--- Document text ---
○ ○ ○ ○ ○

To the traveller from the West, crossing through Finland or Estonia towards Russia, the intermittent appearance in the landscape of an onion-shaped dome topped by an unfamiliar form of the cross is a reminder of just how far east one has come. The prime building material has become wood or large stone rather than brick, and public signs start to appear in both Cyrillic and the local variant of Finno-Ugrian. It is quite possible to understand neither one of them. A fragment of Swedish may be overheard, and suddenly, even to the nonspeaker, there are familiar sounds in the air whose meanings can be comfortingly half-guessed at. One notices also a style of architecture and painting which might call to mind the Art Nouveau movement, but seems in these regions to have tapped into deeper Nationalist roots and so to have acquired a more lasting significance than its counterparts further west.

○ ○ ○ ○ ○

--- Extracted material ---

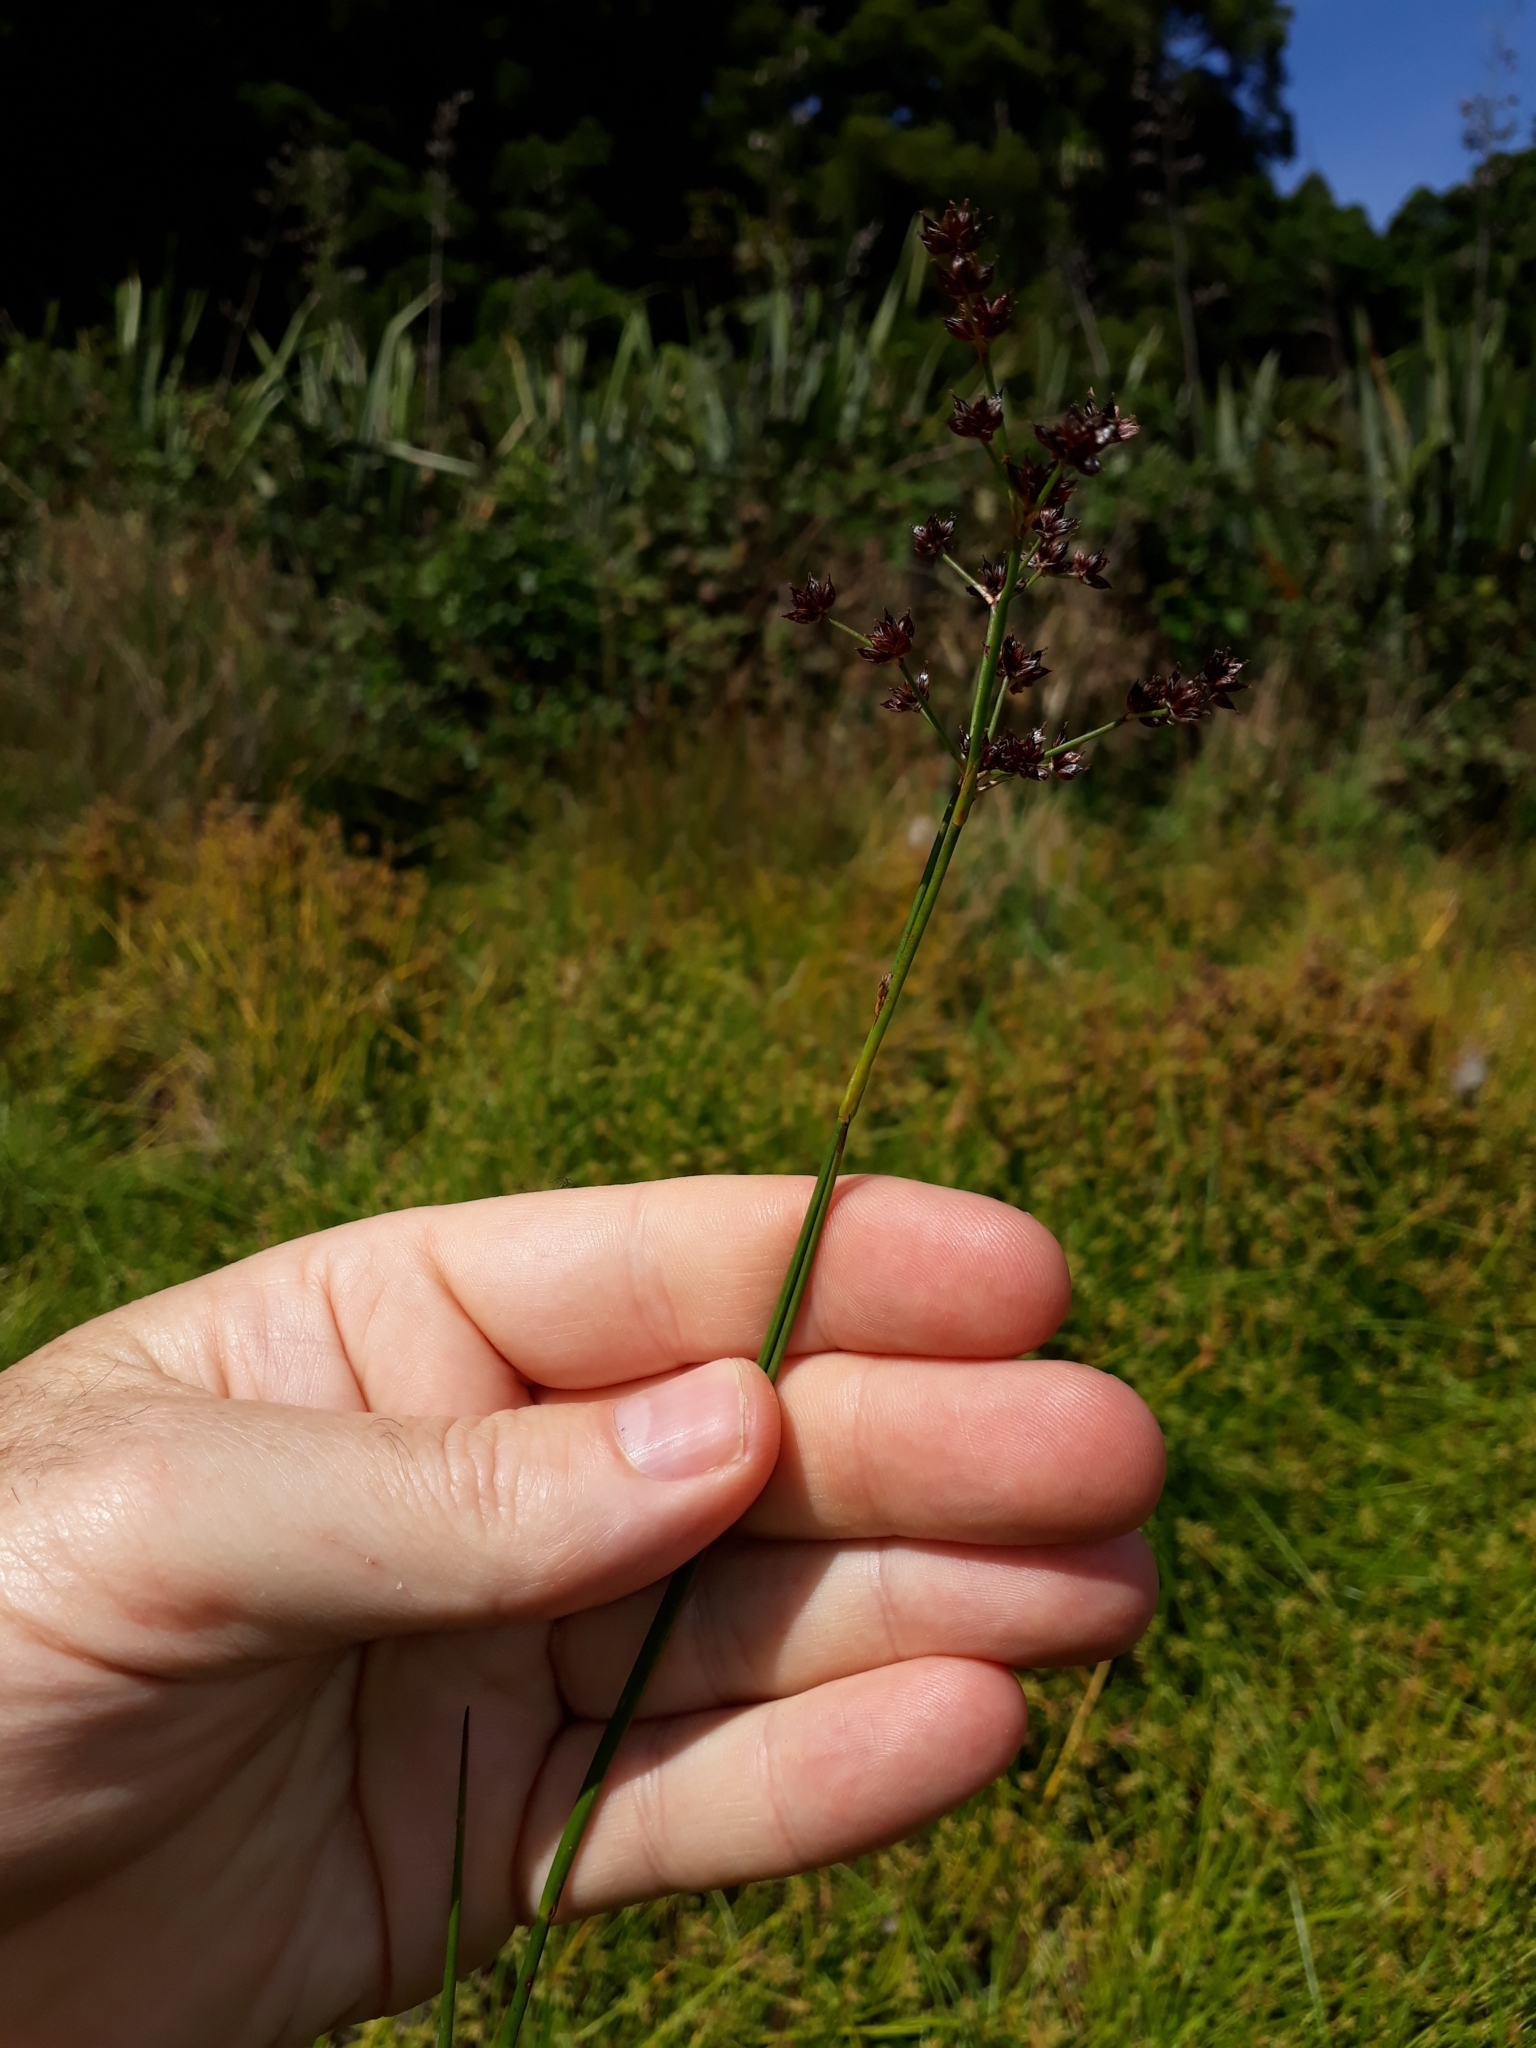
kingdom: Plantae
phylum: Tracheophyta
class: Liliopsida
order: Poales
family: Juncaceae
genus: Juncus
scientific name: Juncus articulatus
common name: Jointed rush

○ ○ ○ ○ ○

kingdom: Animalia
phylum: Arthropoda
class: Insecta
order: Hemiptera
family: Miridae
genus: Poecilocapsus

○ ○ ○ ○ ○

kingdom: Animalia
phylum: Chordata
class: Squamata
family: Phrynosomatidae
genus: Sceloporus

○ ○ ○ ○ ○

--- Aim ---
Continue the passage above about traveling east through Finland and Estonia toward Russia, starting after its final sentence.

--- Answer for this exercise ---
Visit the cathedral of St. John in Tampere, for example, or see the paintings of Akseli Gallen-Kallela and his museum-house of Tarvaspää on the outskirts of Helsinki. The same impulse flowered also in Russia, where the re-imagining of folk art and medievalism stimulated a renewal of ecclesiastical art, and this in turn impressed itself upon the avant-garde of Malevich and Goncharova.
Because of its size and supposed cultural autonomy, it comes as almost a surprise to realise that Russia is a Baltic state too. Peter the Great confirmed this when he built St. Petersburg in the 18th century as his ‘window onto the West,’ and although her foothold on the Baltic may appear slight, when a country as vast as Russia wiggles its toe, it creates ripples which spread out into the whole region in many surprising ways—apart from the obvious militaristic one.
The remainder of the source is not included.